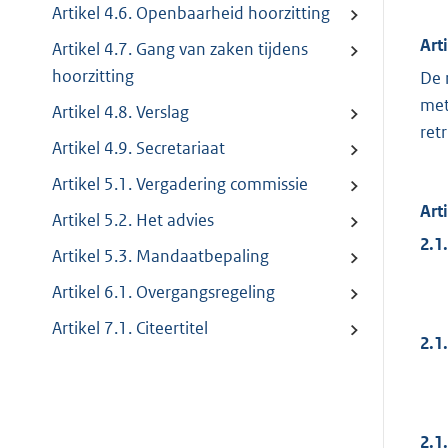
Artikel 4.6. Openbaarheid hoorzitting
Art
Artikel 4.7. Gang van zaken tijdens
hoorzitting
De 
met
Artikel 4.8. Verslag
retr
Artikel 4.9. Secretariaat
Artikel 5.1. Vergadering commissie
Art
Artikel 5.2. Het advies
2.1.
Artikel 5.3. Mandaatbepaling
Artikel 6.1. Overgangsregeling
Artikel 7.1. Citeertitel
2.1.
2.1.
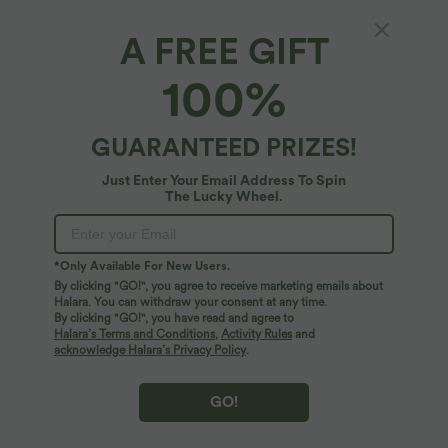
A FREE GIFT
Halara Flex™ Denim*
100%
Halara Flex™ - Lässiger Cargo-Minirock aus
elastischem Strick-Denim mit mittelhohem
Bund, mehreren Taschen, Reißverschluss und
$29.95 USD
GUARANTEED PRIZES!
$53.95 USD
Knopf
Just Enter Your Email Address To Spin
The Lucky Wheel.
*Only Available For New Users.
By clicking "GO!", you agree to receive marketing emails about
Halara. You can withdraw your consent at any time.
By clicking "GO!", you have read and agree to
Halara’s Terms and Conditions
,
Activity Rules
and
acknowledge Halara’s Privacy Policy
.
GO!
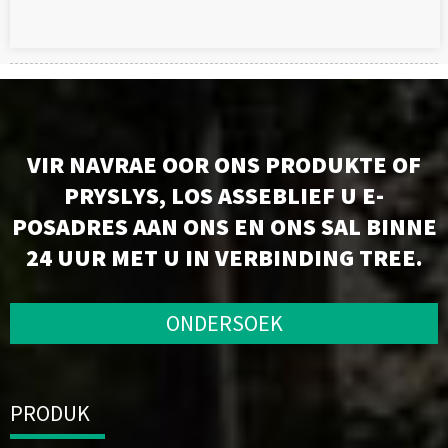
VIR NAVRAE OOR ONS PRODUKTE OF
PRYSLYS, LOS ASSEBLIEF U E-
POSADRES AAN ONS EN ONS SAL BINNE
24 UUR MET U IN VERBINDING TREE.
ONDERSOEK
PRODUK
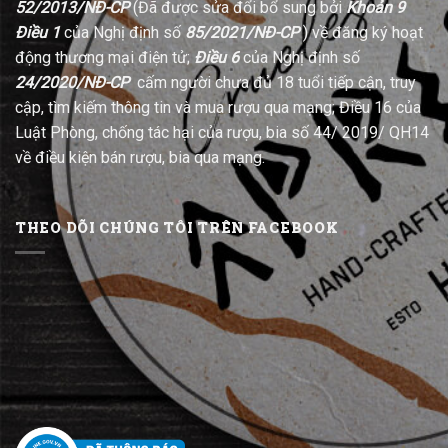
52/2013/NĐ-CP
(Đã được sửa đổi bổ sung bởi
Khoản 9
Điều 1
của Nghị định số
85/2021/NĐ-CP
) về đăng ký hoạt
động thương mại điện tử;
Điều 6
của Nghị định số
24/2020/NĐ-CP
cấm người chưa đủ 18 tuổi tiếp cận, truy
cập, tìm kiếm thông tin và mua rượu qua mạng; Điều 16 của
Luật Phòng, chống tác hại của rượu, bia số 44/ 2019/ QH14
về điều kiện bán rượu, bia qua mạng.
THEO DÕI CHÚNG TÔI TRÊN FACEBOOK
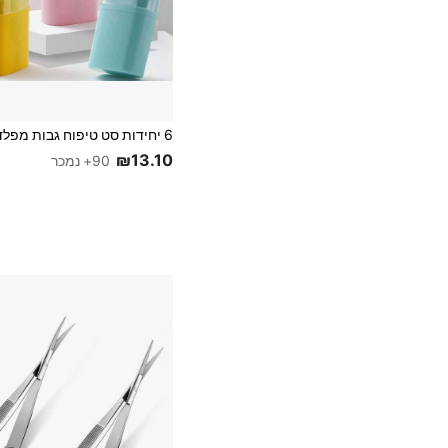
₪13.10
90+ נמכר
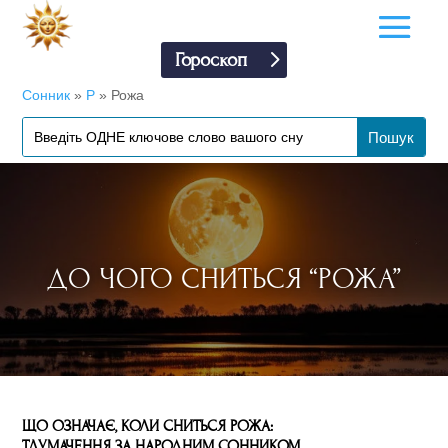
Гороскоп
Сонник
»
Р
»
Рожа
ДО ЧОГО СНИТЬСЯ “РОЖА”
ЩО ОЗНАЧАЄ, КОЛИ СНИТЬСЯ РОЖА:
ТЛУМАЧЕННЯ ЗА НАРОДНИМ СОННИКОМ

- [Request]: Select each line in the records above that contains the word "clicking".

- [Solved exercise]:
By clicking "GO!", you agree to receive marketing emails about
By clicking "GO!", you have read and agree to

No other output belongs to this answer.